Kennedy observed the situation with his usual deadpan expression and went to seek out the police chief. Judging by the variety of uniforms, it looked like law enforcement personnel from at least two other townships as well the State Police had shown up to aid in the search.

Seeing the number of people gathered—so many tense and tired faces—reminded Jason of the search for Honey sixteen years earlier. He’d done his best to forget, but it was all coming back now. Of course he and Kennedy needed to be here. They needed to understand the scope of what they were dealing with. And if they could see and get a feel for all the players, it gave them an added advantage. He probably should have kept his mouth shut back at the station. If he was going to lock horns with Kennedy, it needed to be over something that really mattered.

He scanned the row of expensive new homes that hadn’t existed sixteen years ago. They were all of the McMansion school of architecture. Oversized and bastardized Colonials or Casa del Huhs .

Between each house stretched a discreet square of landscaping, wide enough to foster the illusion of privacy without eating up too much acreage. Behind the row of houses to the east was a large empty meadow and then the woods. Kingsfield was surrounded by both state parks and wilderness areas, and despite the uptown airs of New Dominion, this was rural Massachusetts with ten percent of the population living below the poverty line. Some people in these remote areas went entire weeks without seeing another human. The deep woods provided home to deer, bobcats, otters, raccoons, and occasionally larger critters like bear and moose. Jason even remembered stories of a local hunter bagging a Russian boar one autumn.

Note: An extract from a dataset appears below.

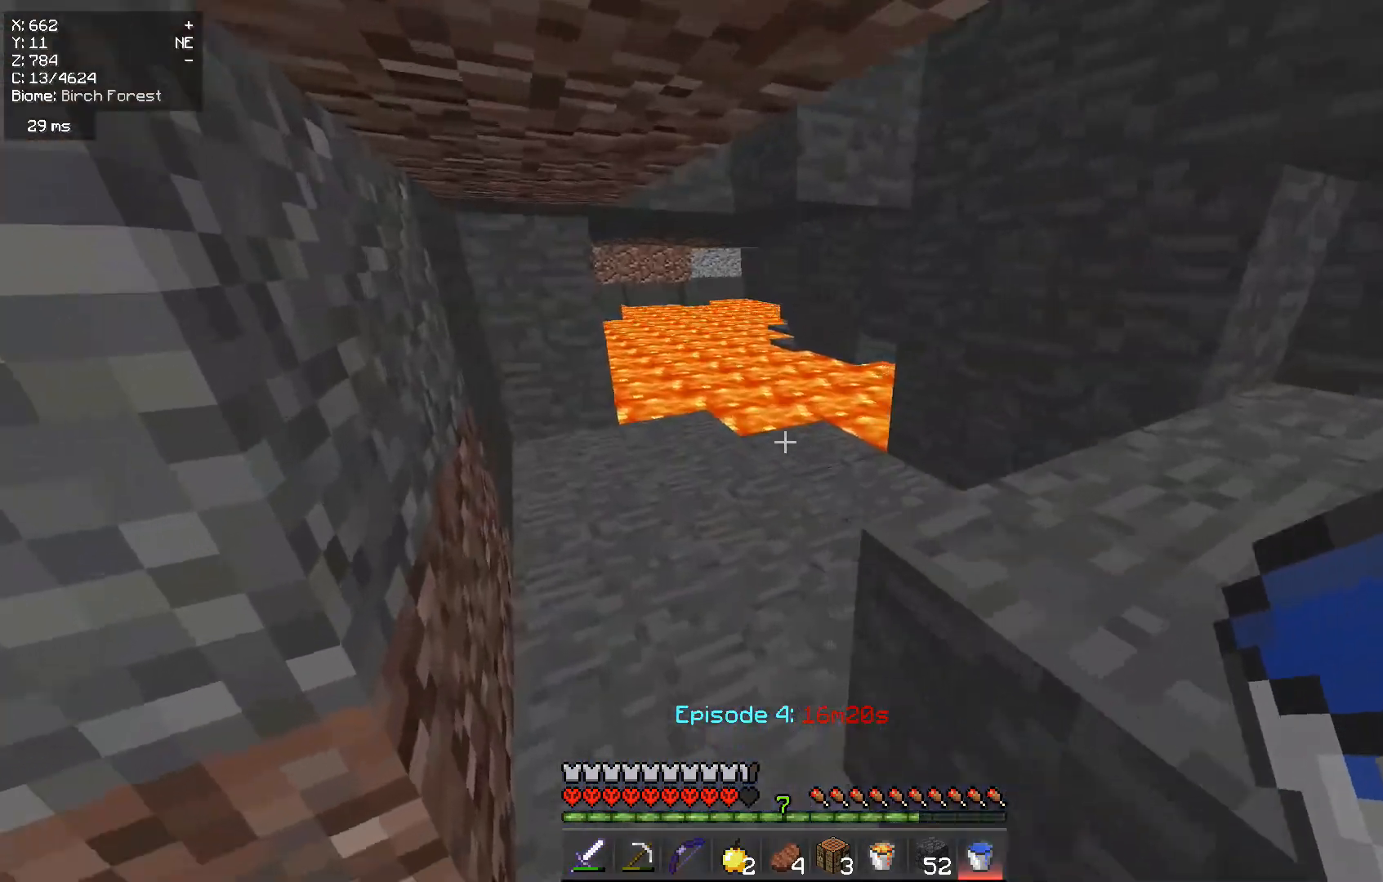
{"keys": [], "mouse": [], "events": [[100, "a", "up"], [334, "mouse_right", "down"], [350, "w", "up"], [484, "mouse_right", "up"]]}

The real predator haunting these woodlands had not been four-footed.

“Chief Gervase,” Kennedy called.

A man in uniform—medium height, trim and fit as a career soldier—turned from the insignia-decorated circle of men he was speaking to. Just for an instant his weary, strained expression relaxed into surprised relief. “Special Agent Kennedy. You came.”

Until that moment, the only face Jason had recognized had been Boxner’s, but he remembered Police Chief Gervase.

Back then he had been Officer Gervase, not Chief. The then-Chief of Kingsfield, Rudy Kowalski, had been a bluff and beefy man, well-suited to appeasing the town fathers and keeping rowdy teenagers in line. He had been completely out of his depth when the slaughter began. But that had come later. When Honey had been murdered, everybody believed it was a lightning strike. It could never happen twice.

Then Theresa Nolan had been killed. Then Ginny Chapin and Jody Escobar. And so it had gone. Seven girls in all. Jason’s understanding was Kowalski had voluntarily resigned and the village council had promptly filled his shoes with able and ambitious Officer Gervase. Sixteen years later Gervase was a well-preserved sixty, looking forward to his own retirement. He had gray eyes, a tidy Van Dyke beard, and the perpetual tan of someone who spent a lot of time outdoors.